The Katahdin Woods and Waters National Monument Access Act: Frequently Asked Questions

In early August 2022, Maine Senators Angus King and Susan Collins jointly introduced a bill to allow for the growth of one of Maine’s most important conservation areas: Katahdin Woods and Waters National Monument. Maine Audubon is a proud supporter of the monument, which protects habitat for Canada Lynx, Moose, and hundreds of species of birds.

There have been a few questions about what exactly this bill does (and doesn’t do), and what happens now that it’s introduced. We’re here to help.

What Is the Bill?

Senate Bill 4784, The Katahdin Woods and Waters National Monument Access Act.

What Does the Bill Do?

If enacted, this bill would: 

  • Allow the National Park Service to acquire land from willing sellers to improve access to Katahdin Woods and Waters National Monument, with a focus on the towns of Millinocket and East Millinocket, located just south of the Monument.
  • Grant the National Park Service authority to purchase or lease facilities for park headquarters, staff offices, and visitor services outside the boundary of the Monument. 

Does This Bill Add Land to the Monument?

No. This bill would not cause any land to change hands. This bill would only create the opportunity for the National Park Service to acquire certain parcels of land from willing sellers. Those parcels, totaling approximately 43,000 acres, are located south of the Monument and would improve access to the Monument from the towns of Millinocket and East Millinocket. The parcels are included in this bill because their owners specifically requested that their lands be included within the Monument boundary. 
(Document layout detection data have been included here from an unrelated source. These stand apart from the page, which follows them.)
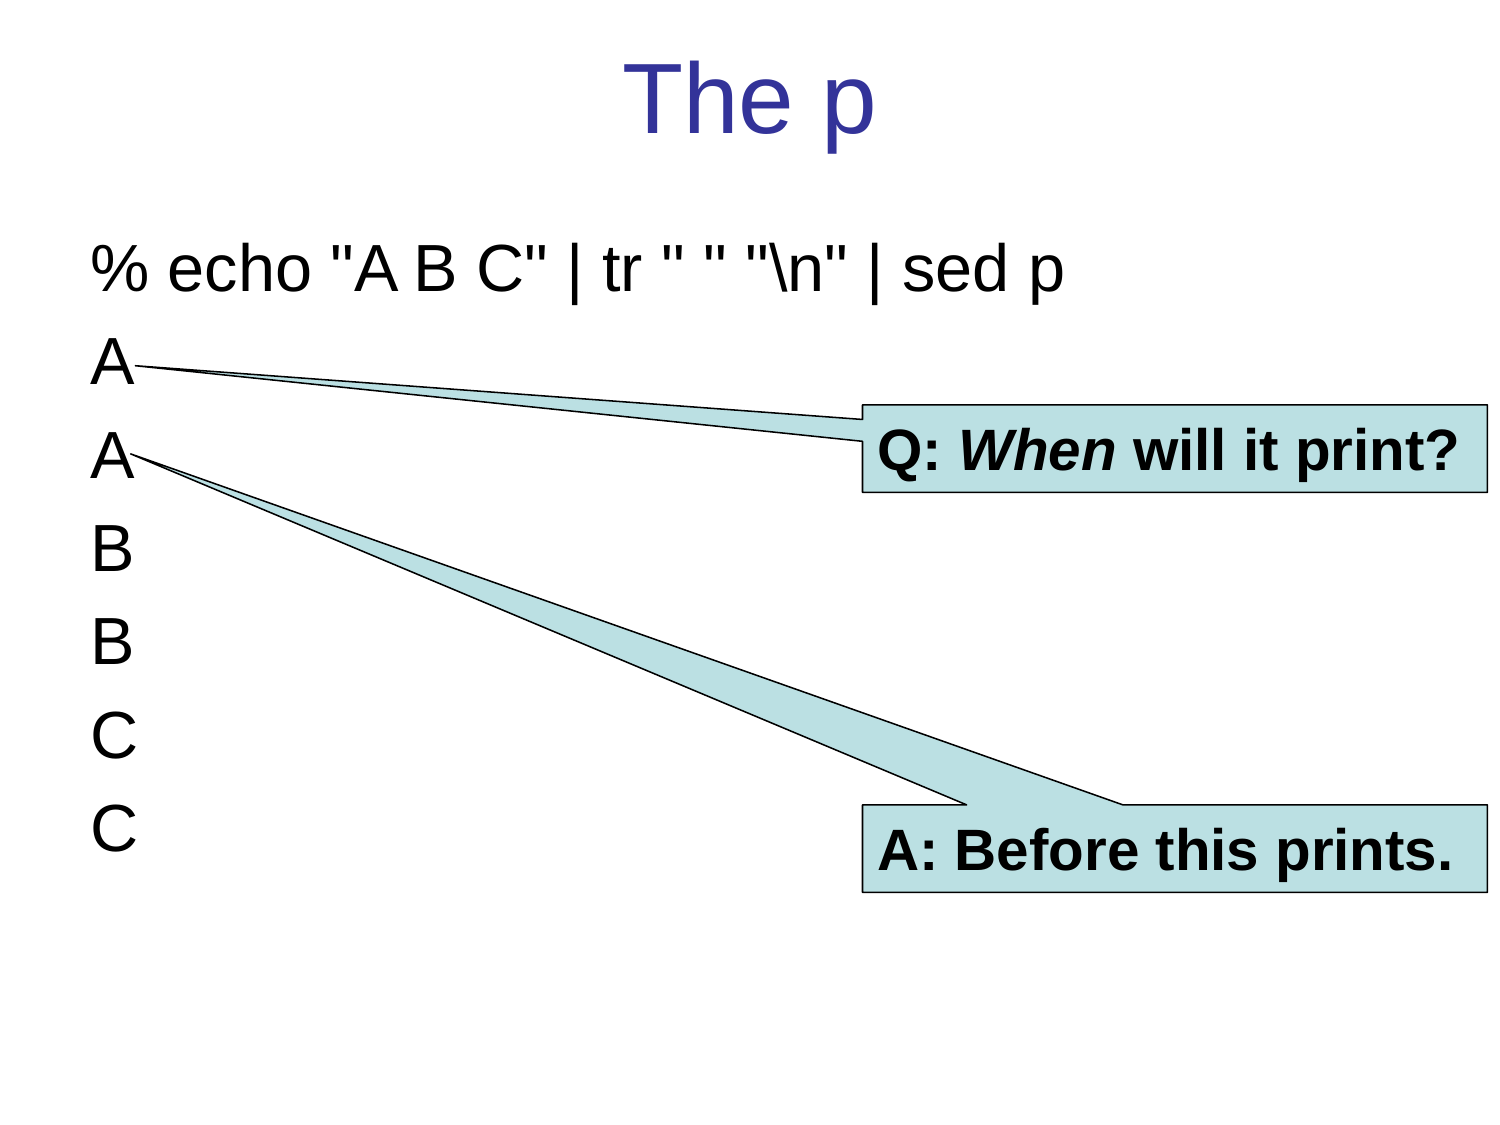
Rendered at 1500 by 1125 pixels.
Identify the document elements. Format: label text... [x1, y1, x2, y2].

title The p [74, 0, 1426, 188]
text_box A: Before this prints. [130, 453, 1488, 893]
list % echo "A B C" | tr " " "\n" | sed p A A B B C C [74, 217, 1426, 961]
text_box Q: When will it print? [135, 365, 1488, 493]
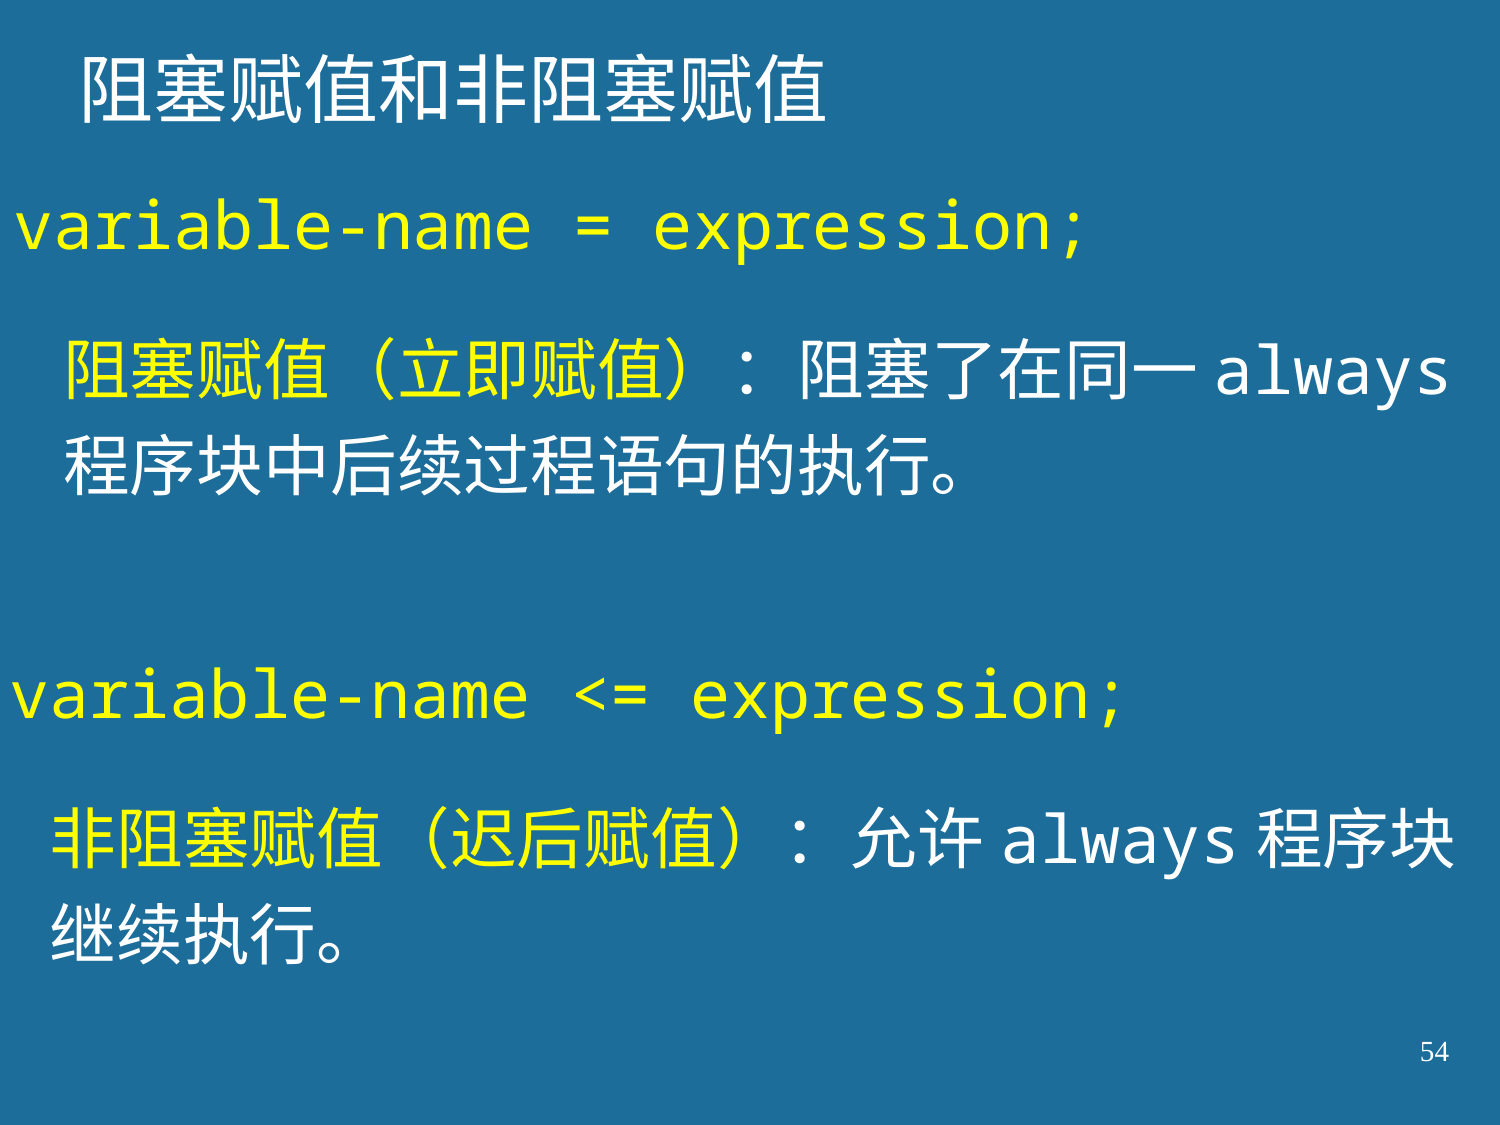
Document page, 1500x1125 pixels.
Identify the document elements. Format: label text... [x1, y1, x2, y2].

text_box 阻塞赋值和非阻塞赋值 [28, 35, 844, 140]
text_box 阻塞赋值（立即赋值）：阻塞了在同一always 程序块中后续过程语句的执行。 [48, 304, 1469, 512]
slide_number 54 [1151, 1024, 1465, 1101]
text_box 非阻塞赋值（迟后赋值）：允许always程序块 继续执行。 [35, 773, 1472, 980]
text_box variable-name <= expression; [0, 644, 1145, 740]
text_box variable-name = expression; [0, 175, 1108, 271]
Why Add Lands to the Monument?

Access from the south has been a goal of the Monument since its creation, as it puts visitors within easy reach of amenities in Millinocket and East Millinocket, helping those communities see more of the direct, positive economic impact of the Monument. In 2021, the National Park Service estimated that the Katahdin Woods and Waters National Monument brought $3.3 million and 41,000 visitors into the region. 

The Monument and the parcels referenced in this bill are also an integral part of Maine’s North Woods, which is the largest unfragmented forest east of the Mississippi and provides some of the best remaining wildlife habitat this side of the Rockies. The area is home to iconic wildlife, including Moose, Canada Lynx, Black Bear, and more than one hundred species of migratory birds. Conserving this area is critical to maintaining biodiversity and the habitats species will need as their ranges shift, due to climate change. The designation of Katahdin Woods and Waters National Monument has brought national attention to this nationally significant area. Increased visitation will increase public interest and appreciation for Maine’s North Woods.

What Happens Now?

There will likely be a bill hearing before the National Parks Subcommittee of the Senate Energy and Natural Resources Committee. Maine Audubon will be in touch ahead of the hearing to help show our support for the bill. 

How Can I Help?

This bill could help protect remarkable habitat in Maine’s North Woods, but only if it passes. There are a number of ways you can help, including by thanking Senator King and Senator Collins for introducing the bill. You can also help by visiting Katahdin Woods and Waters. It’s an incredible area in all seasons, and in addition to providing wildlife-watching opportunities, is a haven for cross-country skiers, hikers, canoers, snowmobilers, and anyone who wants to take in some breathtaking Maine scenery.